Selected reaction monitoring of proteotypic Ras peptides in SW48 isogenic cell lines.
(A) Individual transitions of endogenous (Lys0 Arg0) and heavy (Lys8 Arg10) peptides describing total wild type, HRAS, KRAS4B and NRAS abundance in the Parental (homozygous KRASWT) SW48 cell line. (B) Integrated transitions (normalised to heavy signal) of the proteotypic Ras peptides in Parental (PAR) and heterozygous KRAS G12D knock-in (KRASG12D) SW48 cells. Presented data representative of 3 biological replicates.
Fig 4.
Cellular Ras abundance in isogenic colorectal cell lines.
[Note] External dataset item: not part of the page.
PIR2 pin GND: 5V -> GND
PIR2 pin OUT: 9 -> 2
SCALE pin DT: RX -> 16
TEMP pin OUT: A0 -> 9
(A) Ras proteins are highly abundant but their levels vary across a panel of isogenic SW48 cells harbouring different oncogenic mutations in KRAS. Horizontal lines indicate the wild-type cell lines to aid comparison. (B) Quantitation of isoform-specific peptides is corroborated by peptides shared between isoforms. Percentage agreement was calculated as ((isoform-specific peptide + isoform-specific peptide) / shared peptide) × 100. Shared peptides were TGEGFLCVFAINNTK (HRAS and KRAS), SYGIPFIETSAK (KRAS and NRAS) and LVVVGAGGVGK (all wild-type isoforms). n ≥ 20 for H+K and N+K, n = 3 for Pan as only applicable to the wild-type Ras SW48 cell line. Bars represent mean ± SD. No significant difference (p>0.01 paired T-test) is observed between the total estimated molecules per cell of HRAS peptide + KRAS isoform-specific peptidse versus the HRAS/KRAS shared peptide, NRAS + KRAS isoform specific peptides versus KRAS/NRAS shared peptide and H+K+N isoform specific peptides versus the wild type Pan-Ras peptide. (C) KRAS represents >50% of total cellular Ras in the wild-type Ras SW48 cell line. For each graph in each panel, bars represent mean ± SD of ≥3 biological replicates. (D) Number of calculated mutant KRAS molecules changes between cells harbouring different KRAS mutations. Mutant KRAS levels were calculated by subtracting number of wild-type RAS molecules from the sum of H+K(B)+N isoform specific peptides.